June 22, 201214 yr Hey guys One of my drives keeps putting out errors that look like this: Jun 22 13:43:37 Tower kernel: REISERFS error (device md3): vs-13070 reiserfs_read_locked_inode: i/o failure occurred trying to find stat data of [91885 92057 0x0 SD] So I figured I need to run reiserfsck on the drive to either fix the problem or at least find out what it is. Anyway, when I run resierfsck, it tell me that I need to rebuild the superblock. And when I tried doing that it asks me about a Journal device, and I have no idea what that means. So if anyone could guide me through running reiserfsck (or has any other ideas at what to do about my errors), that'd be awesome.
June 22, 201214 yr Hey guys One of my drives keeps putting out errors that look like this: Jun 22 13:43:37 Tower kernel: REISERFS error (device md3): vs-13070 reiserfs_read_locked_inode: i/o failure occurred trying to find stat data of [91885 92057 0x0 SD] So I figured I need to run reiserfsck on the drive to either fix the problem or at least find out what it is. Anyway, when I run resierfsck, it tell me that I need to rebuild the superblock. And when I tried doing that it asks me about a Journal device, and I have no idea what that means. So if anyone could guide me through running reiserfsck (or has any other ideas at what to do about my errors), that'd be awesome. You are running it incorrectly, and on the wrong device. Do not rebuild the superblock, as if you are using the wrong device that will only corrupt the disk and you WILL lose the data on it. (it is roughly equivalent to re-formatting, but using the wrong partition will result in forcing the format where is guaranteed to clobber existing data) See this in the wiki for instructions: Based on your error, you need to run reiserfsck on /dev/md3 http://lime-technology.com/wiki/index.php/Check_Disk_Filesystems Joe L.
June 22, 201214 yr Author Thanks man, I was trying to run it on the drive by going to it as /dev/sdd rather than /dev/md3. Cheers.

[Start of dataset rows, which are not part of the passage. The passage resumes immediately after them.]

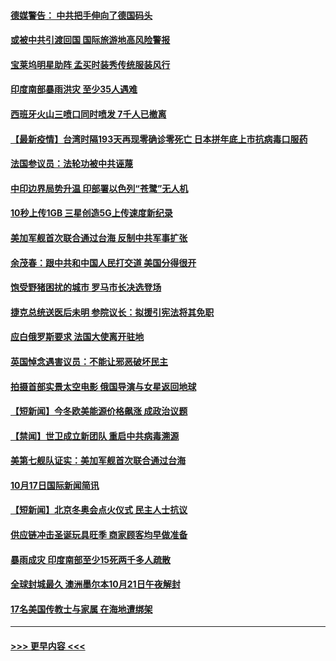 #### [德媒警告： 中共把手伸向了德国码头](../pages/prog202/a103246334.md?t=10190951) 
#### [或被中共引渡回国 国际旅游地高风险警报](../pages/prog202/a103246310.md?t=10190951) 
#### [宝莱坞明星助阵 孟买时装秀传统服装风行](../pages/prog202/a103246279.md?t=10190951) 
#### [印度南部暴雨洪灾 至少35人遇难](../pages/prog202/a103246259.md?t=10190951) 
#### [西班牙火山三喷口同时喷发 7千人已撤离](../pages/prog202/a103246250.md?t=10190951) 
#### [【最新疫情】台湾时隔193天再现零确诊零死亡 日本拼年底上市抗病毒口服药](../pages/prog202/a103246112.md?t=10190951) 
#### [法国参议员：法轮功被中共诬蔑](../pages/prog202/a103246004.md?t=10190951) 
#### [中印边界局势升温 印部署以色列“苍鹭”无人机](../pages/prog202/a103245905.md?t=10190951) 
#### [10秒上传1GB 三星创造5G上传速度新纪录](../pages/prog202/a103245894.md?t=10190951) 
#### [美加军舰首次联合通过台海 反制中共军事扩张](../pages/prog202/a103245819.md?t=10190951) 
#### [余茂春：跟中共和中国人民打交道 美国分得很开](../pages/prog202/a103245722.md?t=10190951) 
#### [饱受野猪困扰的城市 罗马市长决选登场](../pages/prog202/a103245686.md?t=10190951) 
#### [捷克总统送医后未明 参院议长：拟援引宪法将其免职](../pages/prog202/a103245672.md?t=10190951) 
#### [应白俄罗斯要求 法国大使离开驻地](../pages/prog202/a103245652.md?t=10190951) 
#### [英国悼念遇害议员：不能让邪恶破坏民主](../pages/prog202/a103245533.md?t=10190951) 
#### [拍摄首部实景太空电影 俄国导演与女星返回地球](../pages/prog202/a103245521.md?t=10190951) 
#### [【短新闻】今冬欧美能源价格飙涨 成政治议题](../pages/prog202/a103245345.md?t=10190951) 
#### [【禁闻】世卫成立新团队 重启中共病毒溯源](../pages/prog202/a103245328.md?t=10190951) 
#### [美第七舰队证实：美加军舰首次联合通过台海](../pages/prog202/a103245353.md?t=10190951) 
#### [10月17日国际新闻简讯](../pages/prog202/a103245370.md?t=10190951) 
#### [【短新闻】北京冬奥会点火仪式 民主人士抗议](../pages/prog202/a103245347.md?t=10190951) 
#### [供应链冲击圣诞玩具旺季 商家顾客均早做准备](../pages/prog202/a103245336.md?t=10190951) 
#### [暴雨成灾 印度南部至少15死两千多人疏散](../pages/prog202/a103245308.md?t=10190951) 
#### [全球封城最久 澳洲墨尔本10月21日午夜解封](../pages/prog202/a103245290.md?t=10190951) 
#### [17名美国传教士与家属 在海地遭绑架](../pages/prog202/a103245243.md?t=10190951) 

----
#### [ >>> 更早内容 <<< ](../indexes/prog202-earlier.md)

June 22, 201214 yr Thanks man, I was trying to run it on the drive by going to it as /dev/sdd rather than /dev/md3. Cheers. that would be VERY bad if you had attempted any corrective action pointing there. The reiserfsck command error message was correct, the location you gave it did not have the data structure it was looking for. (the superblock) You gave it the wrong location. /dev/sdd = the entire physical disk, all blocks/sectors from 1 to the end. This is the physical drive, anything done here would NOT be reflected in parity, so basically, parity would not be in sync. No file-system operations ever are performed on the physical device. (most of the time partition operations, or full disk clones/backups are performed using this device) /dev/sdd1 = the first partition on the disk, typically from sector 63(or 64) to the end. if the disk is under 2.2TB in size. It > 2.2TB, the partition start is handled by a GPT partition definition. In any case, the file system is created on this first partition, not on the entire drive. /dev/mdX = the unRAID protected partition of a physical /dev/sdX1 partition. Fixes here are reflected correctly in parity. 99.9% of the time, file-system-repairs are performed on the /dev/mdX devices. The only time they are not is if the /dev/mdX device was not available for some reason, and then you would need to specify the FIRST PARTITION on the disk, not the entire disk. Afterwards, you would need to perform a full parity sync, since any repair would not be reflected properly on the parity disk.